Open Proposal: 20190218

Deep Learning Approach for Point-based Rendering

(gl) Unha aproximación Deep Learning para render de nubes de puntos
(es) Una aproximación Deep Learning para render de nubes de puntos

Supervision

Luis Omar Álvarez Mures (Cinfo, UDC)
Francisco Javier Taibo Pena (UDC)
Emilio José Padrón González (UDC)

Brief description

A point cloud is a set of data points in space. Point clouds are generally produced by 3D scanners, which measure a large number of points on the external surfaces of objects around them. As the output of 3D scanning processes, point clouds are used for many purposes, including to create 3D CAD models for manufactured parts, for metrology and quality inspection, and for a multitude of visualization, animation, rendering and mass customization applications [1].

In order to visualize this massive amounts of data one needs to leverage Point-Based Rendering (PBR) techniques [2]. Rendering is the process of generating an image from a model by means of a software program. The model is a description of three dimensional objects in a strictly defined data structure. It contains geometry, viewpoint, texture and lighting information. Rendering is one of the major field of 3D computer graphics.

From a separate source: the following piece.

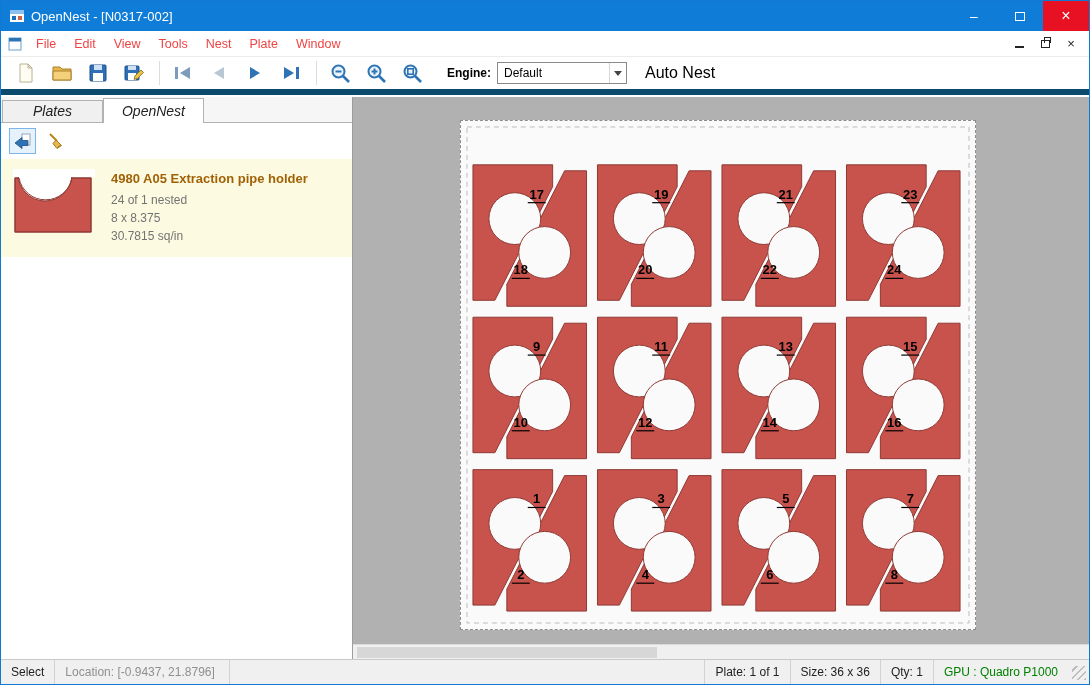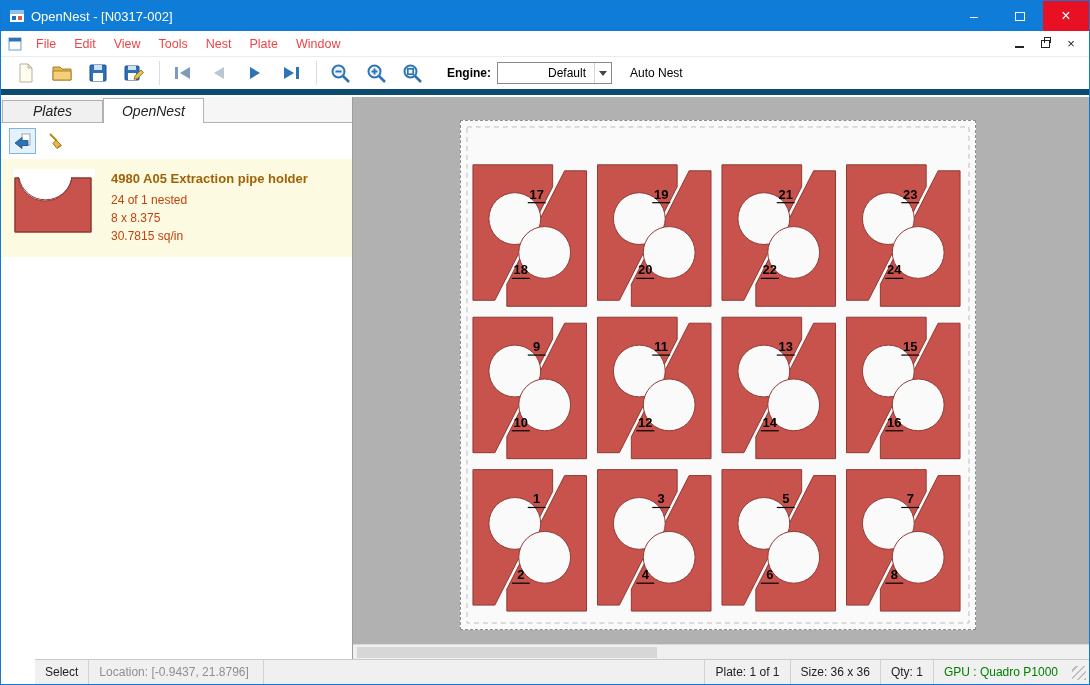"Default" .combo { padding-left: 44px -> none; width: 115px -> 130px }
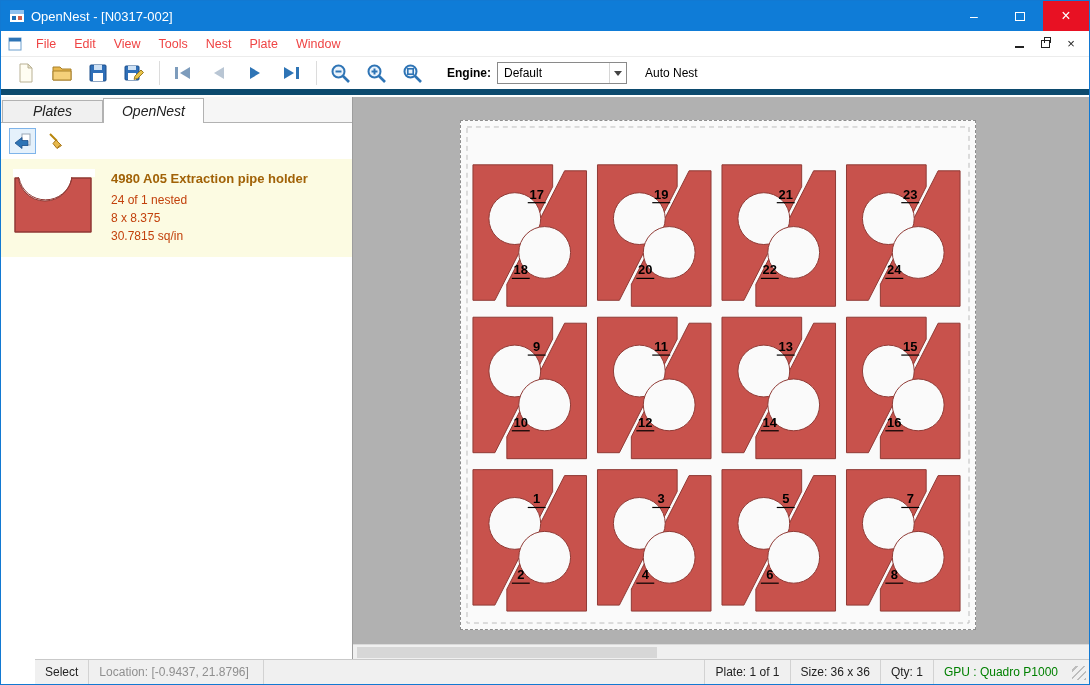"Auto Nest" .autonest { font-size: 12px -> 16px }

Using points as the rendering primitive, output images are constructed from a cloud of points and this is known as Point-Based Rendering (PBR). Comparing polygon meshes with points is analogous to comparing vector graphics with pixel graphics. Points in 3D are analogous to pixels in 2D, replacing textured triangles or higher order surfaces by zero-dimensional elements.

Since points are adimensional, they need to be used to calculate normals and use them to provide the visual representation with a surface, which is then called Splat. The process of estimating normals is non-trivial. Point sets are usually quite noisy and have no more information than an (x,y,z) point position.

Deep learning [3] architectures such as deep neural networks, deep belief networks and recurrent neural networks have been applied to fields including computer vision, speech recognition, natural language processing, audio recognition, social network filtering, machine translation, bioinformatics, drug design, medical image analysis, material inspection and board game programs, where they have produced results comparable to and in some cases superior to human experts.

Deep learning models are vaguely inspired by information processing and communication patterns in biological nervous systems yet have various differences from the structural and functional properties of biological brains (especially human brains), which make them incompatible with neuroscience evidences.

The goal of this project will be the implementation of state-of-the-art PBR techniques and normal estimation algorithms. Deep Learning techniques will then be tested out to try to improve on these classical approaches. In order to achieve these results, OpenGL will be used to render said primitives in real-time. On the Deep Learning side, TensorFlow will be used since it is the defacto standard for Machine Learning and Deep Learning models.

The specific application domains are 3D modeling, civil engineering, architecture, etc.

[1] A Overview of Point-based Rendering Techniques.
Mandakini Kaushik, Kapil Kumar Nagwanshi, Lokesh Kumar Sharma.
International Journal of Computer Trends and Technology (IJCTT),
V3(1):19-24. 2012. ISSN 2231-2803.
http://www.ijcttjournal.org.

[2] Point-Based Graphics.
Markus Gross, Hanspeter Pfister.
Morgan Kaufmann. 2007.
ISBN: 0123706041 9780080548821

[3] Deep Learning in Neural Networks: An Overview
Juergen Schmidhuber.
Neural Networks, Vol 61, pp 85-117, Jan 2015
DOI: 10.1016/j.neunet.2014.09.003

Specific objectives

• The main objective of this project is to develop PBR and normal estimation techniques with OpenGL and TensorFlow.

• These techniques will explore new innovative Deep Learning methods.

• A standalone proof-of-concept application will be developed.

Methodology

An Agile development method will guide the project, with relatively short sprints to build the different tasks, after a preliminary work of study and documentation.

Development steps

• Analysis of requirements and project scheduling, according to student disponibility.

• Study and documentation.

  • PBR techniques and normal estimation.
  • C++, OpenGL and TensorFlow.

• Incremental, iterative work sequences (sprints) to develop classical PBR and normal estimation techniques.

• Incremental, iterative work sequences (sprints) to develop Deep Learning approach for normal estimation.

Material

• Personal computer with GPU and internet access.